Rondinella. Dammi, vediamo: oh, è uno scarabocchio scritto proprio in fretta. Dice così: «Come io t’ho amata, o Rugiadosa, ne sono testimoni gli Dei.»
Rugiadosa. Ahi misera me! non comincia nemmeno col saluto.
Rondinella. «Ed ora non per odio, ma per necessità mi allontano da te. Mio padre mi ha affidato ad Aristeneto, per farmi apprendere filosofia: e questi che ha saputo di noi ogni cosa, mi ha molto sgridato, e m’ha detto che non conviene a me che son figliuolo di Architele e di Erasiclea vivere con una cortigiana: e che è molto meglio preferire la virtù alla voluttà.»
Rugiadosa. Lo colga un accidente! queste chiacchiere insegna al ragazzo!
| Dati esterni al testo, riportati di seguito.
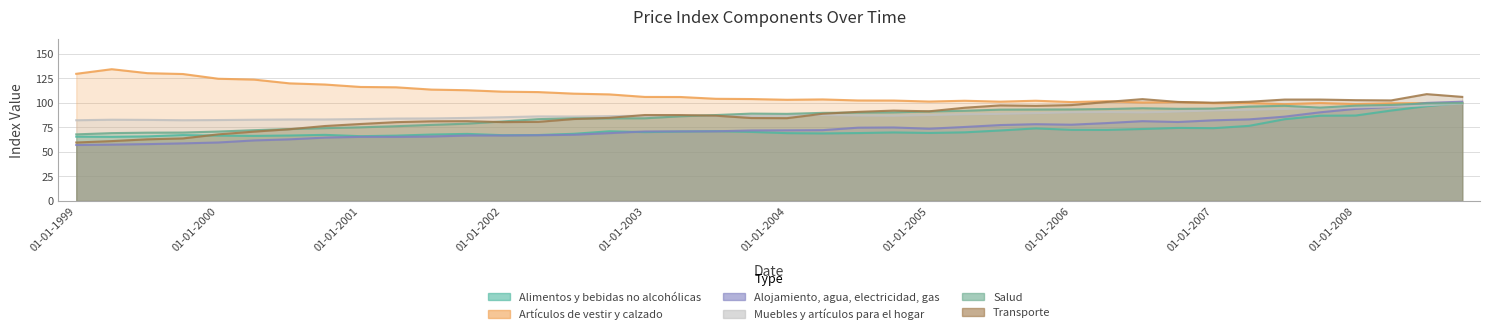

What position from the left is 01-07-2005?

27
Rondinella. «Onde son costretto ad ubbidirlo, perchè mi accompagna sempre, e mi guarda attentamente, e non mi permette di guardare altri che lui. Se mi correggo e gli ubbidisco in ogni cosa, mi promette ch’io sarò felicissimo, e diventerò virtuoso ed illustre dopo di aver ben faticato. Ti scrivo queste poche righe appena, e di nascosto. Tu sii felice, e ricordati di Clinia.»
Rugiadosa. Che ti pare la lettera, o Rondinella?
Rondinella. È una cosa da Scita: ma quel ricordati di Clinia dà qualche speranza.
Rugiadosa. Anche a me è paruto così: ah io me ne moro per questo amore. Intanto Dromone m’ha detto che Aristeneto è un pederasta, e che sotto colore di studii egli si gode i bei garzoni; e che gliene dice tante a Clinia, e gli promette di farlo diventar pari ad un dio; e che gli fa leggere certi discorsi amorosi che gli antichi filosofi facevano ai loro discepoli: insomma è sempre intorno al garzone. Oh, ma egli ha minacciato di dire ogni cosa al padre di Clinia.
Rondinella. Bisogna, o Rugiadosa, imboccar Dromone.
Rugiadosa. I’ l’ho imboccato; ma senza di questo egli è mio, chè anche egli è cotto della Nebrida.
Rondinella. E non dubitare, chè tutto anderà bene. Io ho fatto un pensiero, di scrivere sul muro del Ceramico, dove Architele suol passeggiare, Aristeneto contamina Clinia. Così aiuteremo un po’ l’accusa di Dromone.
Rugiadosa. Ma come scriverai senza farti vedere?
Rondinella. Di notte, o Rugiadosa, pigliando un carbone a caso.
Rugiadosa. Bene, o Rondinella: aiutami anche tu a combattere quel tristaccio d’Aristeneto.